The module employs a multifaceted approach to teaching and learning. First, lectures elucidate core principles of thermodynamics and fluid mechanics, but also demonstrate their direct applicability to diverse aerospace systems. To further strengthen your grasp of these principles, the module offers weekly tutorials designed to align with the specific needs of the Aeronautics and Astronautics Engineering programme. These tutorials build upon the fundamental concepts and reinforce your problem solving skills by demonstrating how the performance of various aerodynamics and thermodynamics systems can be analysed from first principles.
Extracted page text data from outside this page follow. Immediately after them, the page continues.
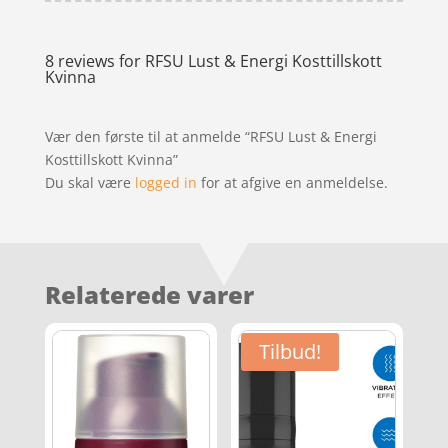
8 reviews for
RFSU Lust & Energi Kosttillskott
Kvinna
Vær den første til at anmelde “RFSU Lust & Energi
Kosttillskott Kvinna”
Du skal være
logged in
for at afgive en anmeldelse.
Relaterede varer
Tilbud!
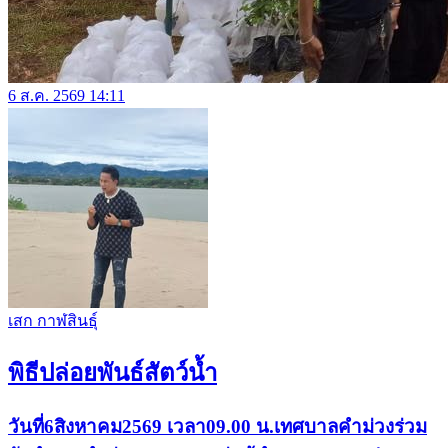
6 ส.ค. 2569 14:11
เสก กาฬสินธุ์
พิธีปล่อยพันธ์สัตว์น้ำ
วันที่6สิงหาคม2569 เวลา09.00 น.เทศบาลคำม่วงร่วม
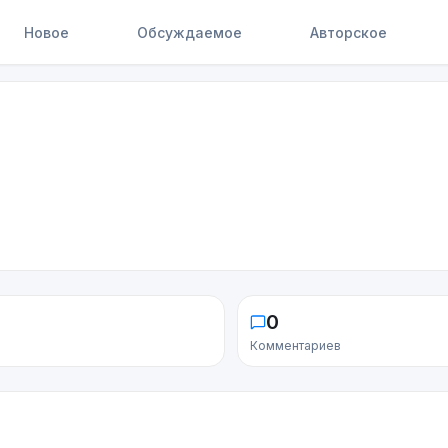
Новое
Обсуждаемое
Авторское
0
Комментариев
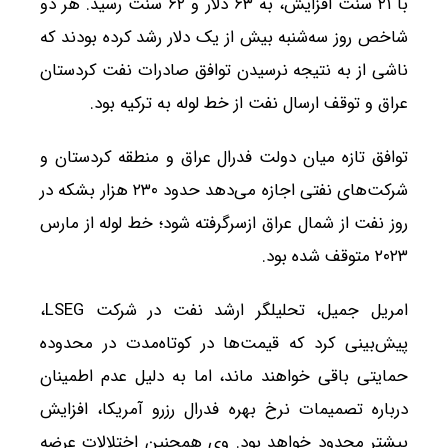
با ۲۱ سنت افزایش، به ۶۳ دلار و ۶۲ سنت رسید. هر دو
شاخص روز سه‌شنبه بیش از یک دلار رشد کرده بودند که
ناشی از به نتیجه نرسیدن توافق صادرات نفت کردستان
عراق و توقف ارسال نفت از خط لوله به ترکیه بود.
توافق تازه میان دولت فدرال عراق و منطقه کردستان و
شرکت‌های نفتی اجازه می‌دهد حدود ۲۳۰ هزار بشکه در
روز نفت از شمال عراق ازسرگرفته شود؛ خط لوله از مارس
۲۰۲۳ متوقف شده بود.
امریل جمیل، تحلیلگر ارشد نفت در شرکت LSEG،
پیش‌بینی کرد که قیمت‌ها در کوتاه‌مدت در محدوده
حمایتی باقی خواهند ماند، اما به دلیل عدم اطمینان
درباره تصمیمات نرخ بهره فدرال رزرو آمریکا، افزایش
بیشتر محدود خواهد بود. وی همچنین اختلالات عرضه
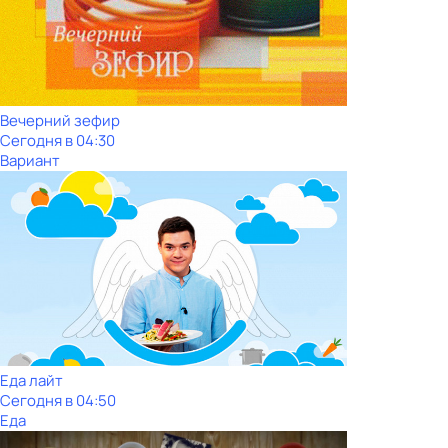
Вечерний зефир
Сегодня в 04:30
Вариант
Еда лайт
Сегодня в 04:50
Еда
Complementing the theoretical aspects, a series of laboratory classes is integrated into the curriculum. These hands-on sessions highlight the practical significance of the theory by immersing you in a variety of real-world problems ranging from aerodynamic drag to the laws of thermodynamics. Further, completion of a laboratory report will strengthen your technical writing skills, which you will build upon in later parts of the programme. Through this holistic approach, not only you will acquire theoretical knowledge but also gain the practical skills necessary to excel in the field of Aeronautical and Astronautical Engineering.